- **Exercise description**
Once the line with "Cambodia | 8 | 3 | 3 |" is found in the entries below, repeat it and each following line exactly, up to and including the line with "The Intergovernmental Oceanographic Commission Sub-commission". Add no other lines.

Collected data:
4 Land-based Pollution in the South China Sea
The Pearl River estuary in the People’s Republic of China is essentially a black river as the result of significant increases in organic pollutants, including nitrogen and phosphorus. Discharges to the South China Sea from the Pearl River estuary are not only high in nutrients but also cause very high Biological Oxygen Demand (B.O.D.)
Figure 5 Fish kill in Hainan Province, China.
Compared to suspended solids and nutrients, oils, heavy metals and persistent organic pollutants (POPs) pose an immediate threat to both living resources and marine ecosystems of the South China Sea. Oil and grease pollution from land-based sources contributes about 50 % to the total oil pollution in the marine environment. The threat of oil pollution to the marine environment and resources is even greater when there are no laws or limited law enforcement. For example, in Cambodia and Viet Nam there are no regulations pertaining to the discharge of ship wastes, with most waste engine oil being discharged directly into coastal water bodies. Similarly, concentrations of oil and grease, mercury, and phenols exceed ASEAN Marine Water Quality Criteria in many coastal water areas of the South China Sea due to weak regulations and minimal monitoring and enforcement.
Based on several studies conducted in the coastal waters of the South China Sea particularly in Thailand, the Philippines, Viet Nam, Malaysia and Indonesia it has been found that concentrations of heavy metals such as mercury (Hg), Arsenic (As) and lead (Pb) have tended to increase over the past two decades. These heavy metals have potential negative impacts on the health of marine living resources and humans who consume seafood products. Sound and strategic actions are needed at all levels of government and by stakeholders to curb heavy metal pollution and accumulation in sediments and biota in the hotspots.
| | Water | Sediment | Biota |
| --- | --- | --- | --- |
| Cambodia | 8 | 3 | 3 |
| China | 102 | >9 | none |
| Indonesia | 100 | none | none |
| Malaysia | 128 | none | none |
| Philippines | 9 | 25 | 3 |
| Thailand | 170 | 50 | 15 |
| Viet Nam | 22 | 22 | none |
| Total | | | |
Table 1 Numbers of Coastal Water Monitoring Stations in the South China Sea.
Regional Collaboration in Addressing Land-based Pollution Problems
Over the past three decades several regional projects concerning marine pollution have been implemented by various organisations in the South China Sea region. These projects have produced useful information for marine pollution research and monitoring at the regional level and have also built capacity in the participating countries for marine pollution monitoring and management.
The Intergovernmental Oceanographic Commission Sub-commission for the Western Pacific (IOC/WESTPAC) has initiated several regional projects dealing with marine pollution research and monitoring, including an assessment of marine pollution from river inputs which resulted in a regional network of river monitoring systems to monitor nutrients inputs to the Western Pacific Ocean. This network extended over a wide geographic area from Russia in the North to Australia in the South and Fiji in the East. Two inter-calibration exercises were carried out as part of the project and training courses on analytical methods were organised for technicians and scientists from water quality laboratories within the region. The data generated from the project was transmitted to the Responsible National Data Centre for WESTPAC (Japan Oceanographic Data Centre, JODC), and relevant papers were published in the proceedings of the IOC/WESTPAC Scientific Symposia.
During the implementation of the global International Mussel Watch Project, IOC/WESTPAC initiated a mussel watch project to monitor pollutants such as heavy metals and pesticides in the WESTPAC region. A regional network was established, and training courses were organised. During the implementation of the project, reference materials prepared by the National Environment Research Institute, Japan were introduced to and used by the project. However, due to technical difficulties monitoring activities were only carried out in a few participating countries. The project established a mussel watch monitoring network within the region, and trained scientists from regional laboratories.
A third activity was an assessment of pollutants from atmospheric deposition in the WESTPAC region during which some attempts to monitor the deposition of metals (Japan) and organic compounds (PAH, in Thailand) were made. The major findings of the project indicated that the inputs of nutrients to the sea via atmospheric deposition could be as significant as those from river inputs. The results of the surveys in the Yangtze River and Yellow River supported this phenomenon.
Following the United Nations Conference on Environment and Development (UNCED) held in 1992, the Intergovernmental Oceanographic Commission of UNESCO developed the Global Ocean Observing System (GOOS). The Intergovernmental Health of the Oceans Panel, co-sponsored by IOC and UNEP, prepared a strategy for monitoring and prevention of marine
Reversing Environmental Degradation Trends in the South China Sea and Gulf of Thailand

- **Answer space**
| Cambodia | 8 | 3 | 3 |
| China | 102 | >9 | none |
| Indonesia | 100 | none | none |
| Malaysia | 128 | none | none |
| Philippines | 9 | 25 | 3 |
| Thailand | 170 | 50 | 15 |
| Viet Nam | 22 | 22 | none |
| Total | | | |
Table 1 Numbers of Coastal Water Monitoring Stations in the South China Sea.
Regional Collaboration in Addressing Land-based Pollution Problems
Over the past three decades several regional projects concerning marine pollution have been implemented by various organisations in the South China Sea region. These projects have produced useful information for marine pollution research and monitoring at the regional level and have also built capacity in the participating countries for marine pollution monitoring and management.
The Intergovernmental Oceanographic Commission Sub-commission for the Western Pacific (IOC/WESTPAC) has initiated several regional projects dealing with marine pollution research and monitoring, including an assessment of marine pollution from river inputs which resulted in a regional network of river monitoring systems to monitor nutrients inputs to the Western Pacific Ocean. This network extended over a wide geographic area from Russia in the North to Australia in the South and Fiji in the East. Two inter-calibration exercises were carried out as part of the project and training courses on analytical methods were organised for technicians and scientists from water quality laboratories within the region. The data generated from the project was transmitted to the Responsible National Data Centre for WESTPAC (Japan Oceanographic Data Centre, JODC), and relevant papers were published in the proceedings of the IOC/WESTPAC Scientific Symposia.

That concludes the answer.